2 bags (20 oz. total) angel hair coleslaw – rinsed, drained

3 TBSP dried onion 

1/4 cup canola oil

1/4 cup water

1/2 cup Nakkano Seasoned Rice Vinegar (this vinegar is sweet)

1/2 teaspoon mustard powder

1.5 teaspoon dried dill weed

1.5 teaspoon celery seed

1 teaspoon salt

OPTIONAL  (for color)

1 large carrot, shredded
1⁄2 cup red cabbage, shredded

In a large size mixing bowl – add all ingredients. It will seem like a lot, but it will settle.
Mix well and set aside.
Cover coleslaw with plastic wrap and refrigerate for 2 to 3 hours.
Stir well a few times before serving.
Makes about 8-12 servings.


----------



## SmokinAl (Sep 25, 2017)

It sounds real good!

I like mayo in my coleslaw, but will give yours a try!

Al


----------



## disco (Oct 15, 2017)

Great recipe. I like vinegar coleslaws! Point!


----------



## uncle eddie (Mar 25, 2018)

Still perfecting it...tweaks are below.  Tweaks are due to large family gatherings and listening to all of the "experts."

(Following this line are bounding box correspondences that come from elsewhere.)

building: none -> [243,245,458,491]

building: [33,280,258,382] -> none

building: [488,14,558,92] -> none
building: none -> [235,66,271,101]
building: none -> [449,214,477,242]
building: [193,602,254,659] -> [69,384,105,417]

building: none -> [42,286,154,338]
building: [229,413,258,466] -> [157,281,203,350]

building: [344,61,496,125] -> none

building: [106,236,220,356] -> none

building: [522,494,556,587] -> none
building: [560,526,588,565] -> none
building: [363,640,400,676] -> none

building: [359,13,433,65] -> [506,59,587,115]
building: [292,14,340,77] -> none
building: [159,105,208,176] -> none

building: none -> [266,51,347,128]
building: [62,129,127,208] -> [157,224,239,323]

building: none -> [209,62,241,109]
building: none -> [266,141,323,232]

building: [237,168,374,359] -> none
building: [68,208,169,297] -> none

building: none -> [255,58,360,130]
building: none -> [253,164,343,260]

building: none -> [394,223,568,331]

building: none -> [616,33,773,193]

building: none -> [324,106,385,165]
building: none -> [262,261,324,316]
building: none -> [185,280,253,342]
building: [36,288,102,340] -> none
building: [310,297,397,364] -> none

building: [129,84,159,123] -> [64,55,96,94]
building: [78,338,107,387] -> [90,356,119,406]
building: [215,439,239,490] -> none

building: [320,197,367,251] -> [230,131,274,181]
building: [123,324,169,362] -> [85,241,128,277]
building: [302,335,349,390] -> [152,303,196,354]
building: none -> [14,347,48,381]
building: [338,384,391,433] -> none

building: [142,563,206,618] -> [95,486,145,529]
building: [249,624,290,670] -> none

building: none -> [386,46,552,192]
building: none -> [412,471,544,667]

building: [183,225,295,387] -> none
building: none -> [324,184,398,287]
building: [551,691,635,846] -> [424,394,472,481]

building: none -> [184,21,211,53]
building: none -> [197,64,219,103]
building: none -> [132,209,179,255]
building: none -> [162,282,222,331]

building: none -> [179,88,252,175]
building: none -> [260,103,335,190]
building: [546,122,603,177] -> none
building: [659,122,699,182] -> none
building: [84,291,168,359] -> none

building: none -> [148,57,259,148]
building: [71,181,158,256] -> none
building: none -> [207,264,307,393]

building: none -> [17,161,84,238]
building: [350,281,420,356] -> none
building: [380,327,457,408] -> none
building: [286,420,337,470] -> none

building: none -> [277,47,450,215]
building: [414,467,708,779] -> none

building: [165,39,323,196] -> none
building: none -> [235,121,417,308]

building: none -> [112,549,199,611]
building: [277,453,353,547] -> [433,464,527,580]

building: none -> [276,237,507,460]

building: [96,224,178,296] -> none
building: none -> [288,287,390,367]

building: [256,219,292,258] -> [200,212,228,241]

This is an easy recipe that took a few tries to perfect.  It takes about 10 minutes to throw it together and about 2 to 3 hours of resting with occasional stirs before it hits peak.

2 bags (20 oz. total) angel hair  or regular coleslaw mix – rinsed, drained

4 TBSP dried onion (used to be 3)

1/3 cup canola oil (used to be 1/4)

1/4 cup water - same

2/3 cup Nakkano Seasoned Rice Vinegar (this vinegar is sweet) (used to be 1/2)

1/2 teaspoon mustard powder - same

2.0 teaspoon dried dill weed (used to be 1.5)

1.5 teaspoon celery seed - same

1 teaspoon salt - same

OPTIONAL (for color)

1 large carrot, shredded
1⁄2 cup red cabbage, shredded

In a large size mixing bowl – add all ingredients. It will seem like a lot, but it will settle.
Mix well and set aside.
Cover coleslaw with plastic wrap and refrigerate for 2 to 3 hours.
Stir well a few times before serving.
Makes about 8-12 servings.


----------



## Steve H (Mar 25, 2018)

Sounds close to my wife's kraut salad, she is German. Met here while stationed in then West Germany back in the 80's. She doesn't use rice wine vinegar, just normal or apple vinegar, or mustard seed. And use fresh onion. She takes the shredded cabbage and rinses it in hot water to both clean and soften it. Other then that. It is the same as what is posted. Yours sound good as well and will need to give it a go.


----------